A farm north west of Morrin is trying out a new farming technique in Alberta on their crop this year, which has the farming community watching closely.
The technique is Controlled Traffic Farming (CTF), where farm vehicles go down the same tracks spaced every 30 feet across the field, in exactly the same place year in year out.
This reduces soil compaction by confining it to the smallest possible area, leaving the remaining soil undamaged for cropping, thus improving its yield.
Running over the same tracks also reduces fuel costs as the wheels of machines are always running on compact traffic lanes and so rolling resistance is minimized.
Farmer and agronomist Steve Larocque, a graduate from Olds College and the University of Lethbridge, converted part of a family owned farm to Controlled Traffic Farming (CTF).
The CTF method of farming is hoped to increase profit and improve sustainability, especially with the soil and weather conditions found in Alberta.
Larocque, who runs a consultancy service called Beyond Agronomy, told The Mail he came across this method of farming when he was travelling New Zealand and Australia on a Nuffield Scholarship he was awarded in 2008 and also England when he returned to study the technique further.

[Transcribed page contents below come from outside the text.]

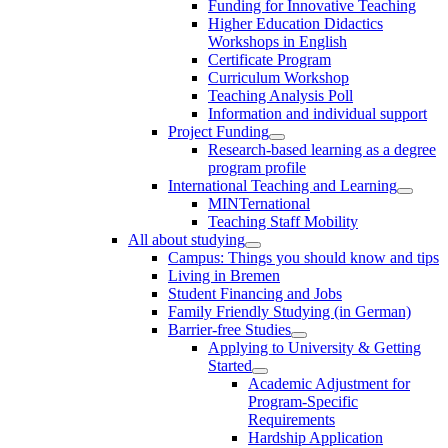
Funding for Innovative Teaching
Higher Education Didactics
Workshops in English
Certificate Program
Curriculum Workshop
Teaching Analysis Poll
Information and individual support
Project Funding
Research-based learning as a degree
program profile
International Teaching and Learning
MINTernational
Teaching Staff Mobility
All about studying
Campus: Things you should know and tips
Living in Bremen
Student Financing and Jobs
Family Friendly Studying (in German)
Barrier-free Studies
Applying to University & Getting
Started
Academic Adjustment for
Program-Specific
Requirements
Hardship Application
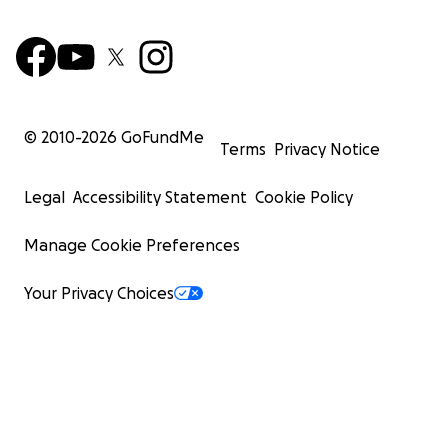
© 2010-
2026
GoFundMe
Terms
Privacy Notice
Legal
Accessibility Statement
Cookie Policy
Manage Cookie Preferences
Your Privacy Choices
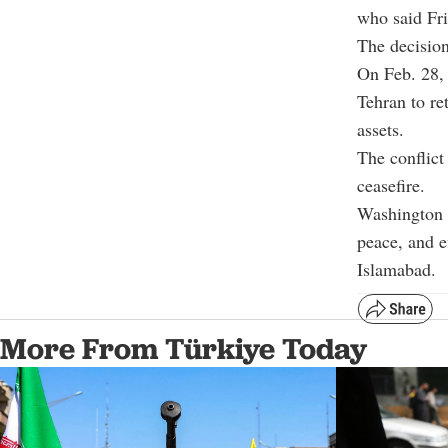
who said Fri
The decision
On Feb. 28, 
Tehran to re
assets.
The conflict
ceasefire.
Washington a
peace, and e
Islamabad.
More From Türkiye Today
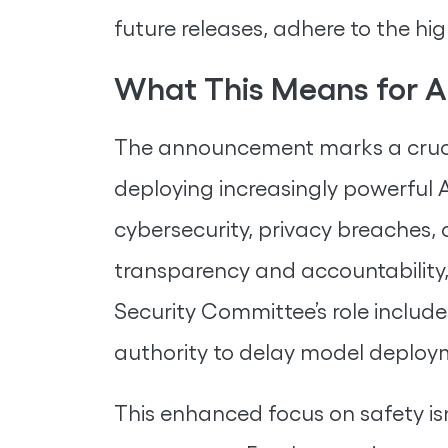
future releases, adhere to the hi
What This Means for A
The announcement marks a crucia
deploying increasingly powerful 
cybersecurity, privacy breaches,
transparency and accountability,
Security Committee’s role includ
authority to delay model deploymen
This enhanced focus on safety isn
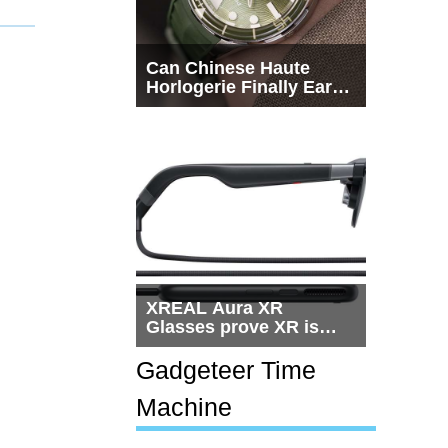
Can Chinese Haute
Horlogerie Finally Earn
a Seat Beside
Switzerland?
XREAL Aura XR
Glasses prove XR is
getting practical, but
$1,500 is still too much
Gadgeteer Time
for most people
Machine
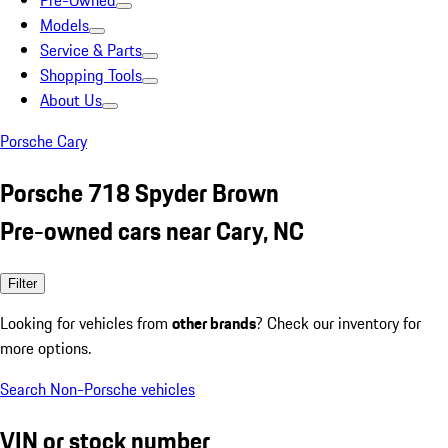
Pre-Owned
Models
Service & Parts
Shopping Tools
About Us
Porsche Cary
Porsche 718 Spyder Brown
Pre-owned cars near Cary, NC
Filter
Looking for vehicles from
other brands
? Check our inventory for
more options.
Search Non-Porsche vehicles
VIN or stock number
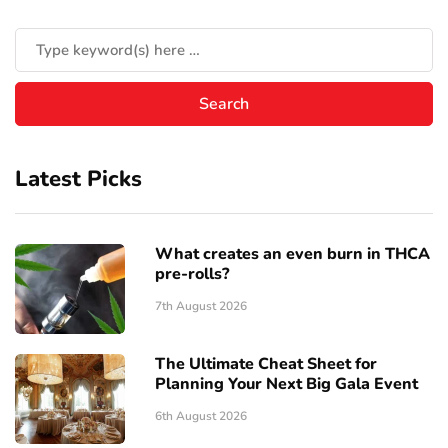
Latest Picks
What creates an even burn in THCA
pre-rolls?
7th August 2026
The Ultimate Cheat Sheet for
Planning Your Next Big Gala Event
6th August 2026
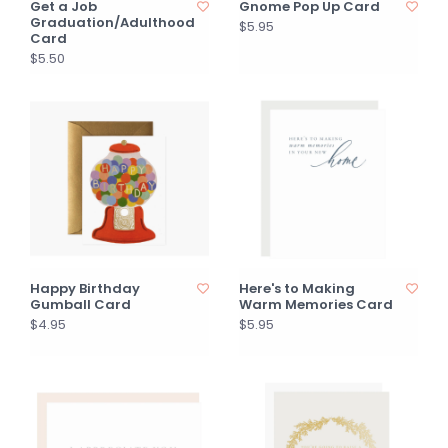
Get a Job
Gnome Pop Up Card
Graduation/Adulthood
$5.95
Card
$5.50
Happy Birthday
Here's to Making
Gumball Card
Warm Memories Card
$4.95
$5.95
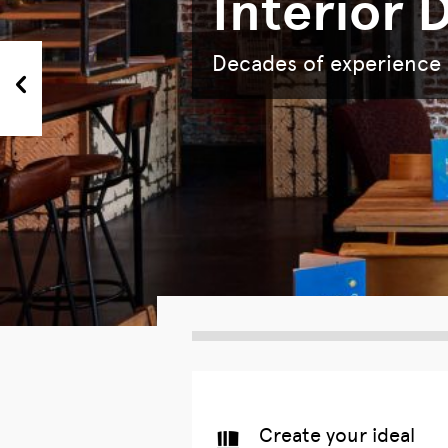
Interior 
Decades of experience i
next
Create your ideal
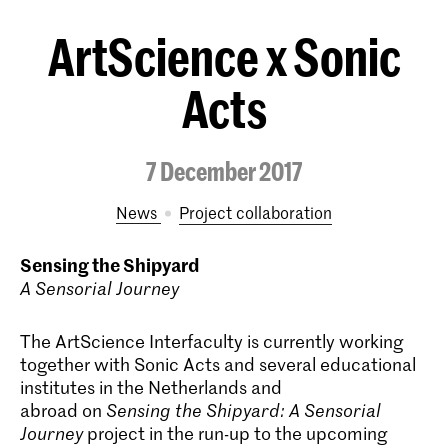
ArtScience x Sonic
Acts
7 December 2017
News
project collaboration
Sensing the Shipyard
A Sensorial Journey
The ArtScience Interfaculty is currently working
together with Sonic Acts and several educational
institutes in the Netherlands and
abroad on
Sensing the Shipyard: A Sensorial
Journey
project in the run-up to the upcoming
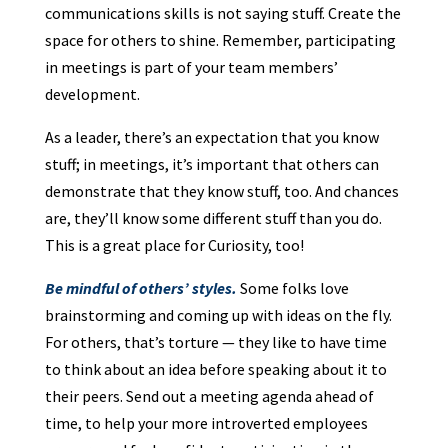
communications skills is not saying stuff. Create the
space for others to shine. Remember, participating
in meetings is part of your team members’
development.
As a leader, there’s an expectation that you know
stuff; in meetings, it’s important that others can
demonstrate that they know stuff, too. And chances
are, they’ll know some different stuff than you do.
This is a great place for Curiosity, too!
Be mindful of others’ styles.
Some folks love
brainstorming and coming up with ideas on the fly.
For others, that’s torture — they like to have time
to think about an idea before speaking about it to
their peers. Send out a meeting agenda ahead of
time, to help your more introverted employees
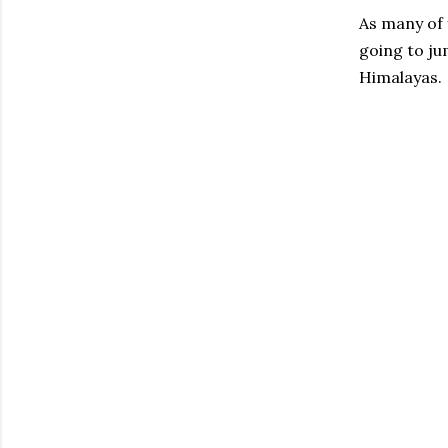
As many of 
going to ju
Himalayas. 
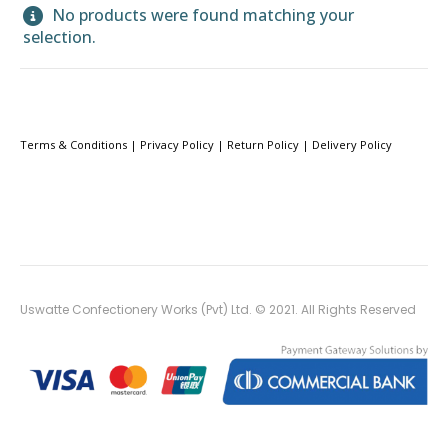
No products were found matching your
selection.
Terms & Conditions
|
Privacy Policy
|
Return Policy
|
Delivery Policy
Uswatte Confectionery Works (Pvt) Ltd. © 2021. All Rights Reserved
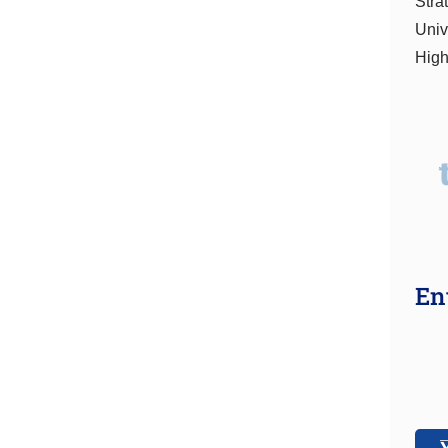
Stra
Univ
High
En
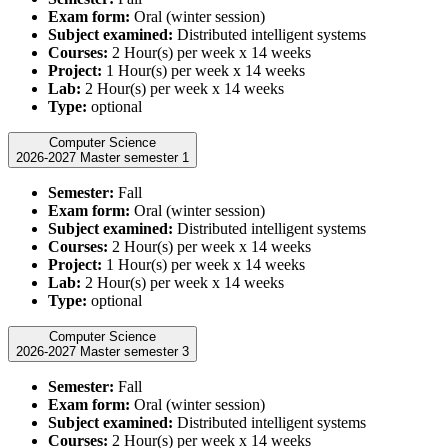
Exam form:
Oral (winter session)
Subject examined:
Distributed intelligent systems
Courses:
2 Hour(s) per week x 14 weeks
Project:
1 Hour(s) per week x 14 weeks
Lab:
2 Hour(s) per week x 14 weeks
Type:
optional
Computer Science
2026-2027 Master semester 1
Semester:
Fall
Exam form:
Oral (winter session)
Subject examined:
Distributed intelligent systems
Courses:
2 Hour(s) per week x 14 weeks
Project:
1 Hour(s) per week x 14 weeks
Lab:
2 Hour(s) per week x 14 weeks
Type:
optional
Computer Science
2026-2027 Master semester 3
Semester:
Fall
Exam form:
Oral (winter session)
Subject examined:
Distributed intelligent systems
Courses:
2 Hour(s) per week x 14 weeks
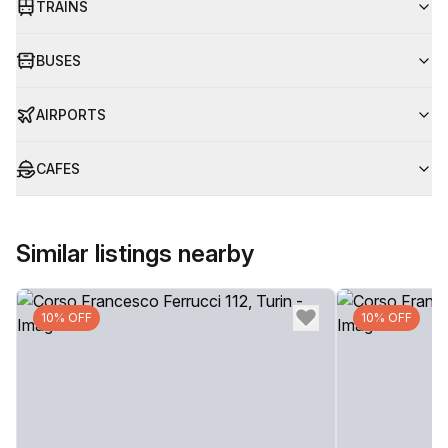
TRAINS
BUSES
AIRPORTS
CAFES
Similar listings nearby
10% OFF
10% OFF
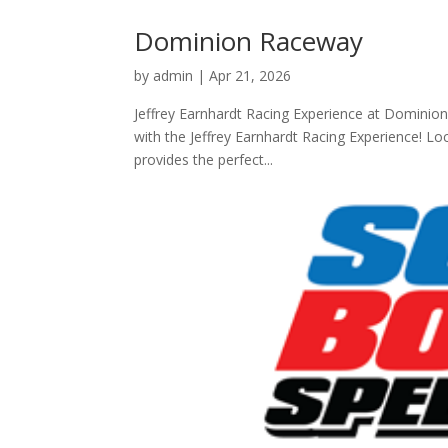
Dominion Raceway
by
admin
|
Apr 21, 2026
Jeffrey Earnhardt Racing Experience at Dominion
with the Jeffrey Earnhardt Racing Experience! Loc
provides the perfect...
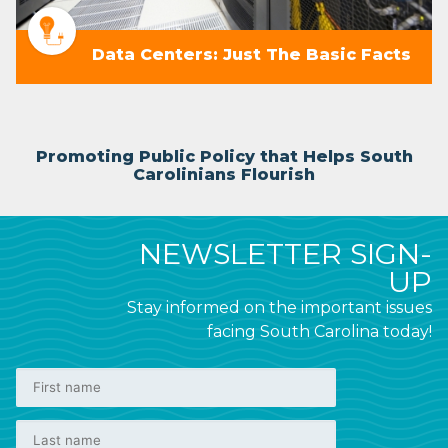
Data Centers: Just The Basic Facts
Promoting Public Policy that Helps South
Carolinians Flourish
NEWSLETTER SIGN-
UP
Stay informed on the important issues
facing South Carolina today!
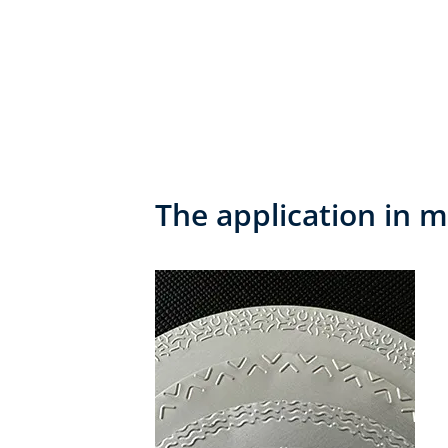
The application in m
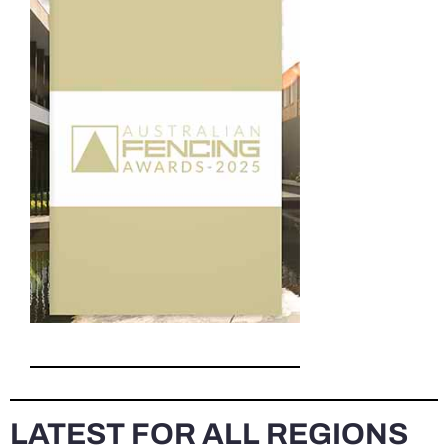
LATEST FOR ALL REGIONS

“I chose New Zealand and England because of the wet climate and Australia for the dry climate, and that’s exactly Canada, it’s either too dry or too wet!” he explained.
Impressed with what he saw, Larocque decided to try the technique himself.
Helped by his brother-in-law and his father-in-law, he converted the Morrin farm this year and he believes this is the first fully converted farm in Alberta.
Larocque said it was a difficult system to put in place for them as they chose to modify all their wheeled equipment themselves, from tractor, drill, sprayer to combine.
“Every sort of axles that run across the field would have to have 10 foot centres.”
The biggest investment they had to make was the technology he said.
Technology-wise, Larocque invested in Real Time Kinetics (RTK) guided autosteer.
RTK give sub-inch accuracy and allows the equipment to keep to the exact same path year after year, whereas other technology available, such as EGPS, can vary up to eight inches.
So far, the results are looking good.
“The results are going to be a little more prevalent to our benefit, given that we farm heavy clay soil and we have minimized our compaction.”
Fuel economy could be up to 50 per cent said Larocque.
“We measured fuel consumption during seeding this year. Because over time, the tracks will be like cement, and not soft clay which adds a lot of rolling resistance. The producers in Australia were seeing 30 to 50 per cent reduction in fuel use across the farm,” explained Larocque, adding that they should start seeing this economy next year.
There is a couple of drawbacks to the system Larocque is conscious of.
One being residue management in the fall.
“You really have to spread the residue evenly across the combine, because if you are going over the same tracks every year, you can’t keep piling up all that straw and chap on the same rows year after year.”
Harvest logistics is another one to watch as the grain cart will need to run all the way down the field on the head land and then onto the approach.
“I think that’s what everybody is going to struggle with. That will be hard...It’s going to take a little more time so if your capacity is already maxed out, when you’ve got one grain cart and three combines, that grain cart trying to keep up is going to be a little challenging.”
Larocque said dealing with residue management is the next project he will be looking at.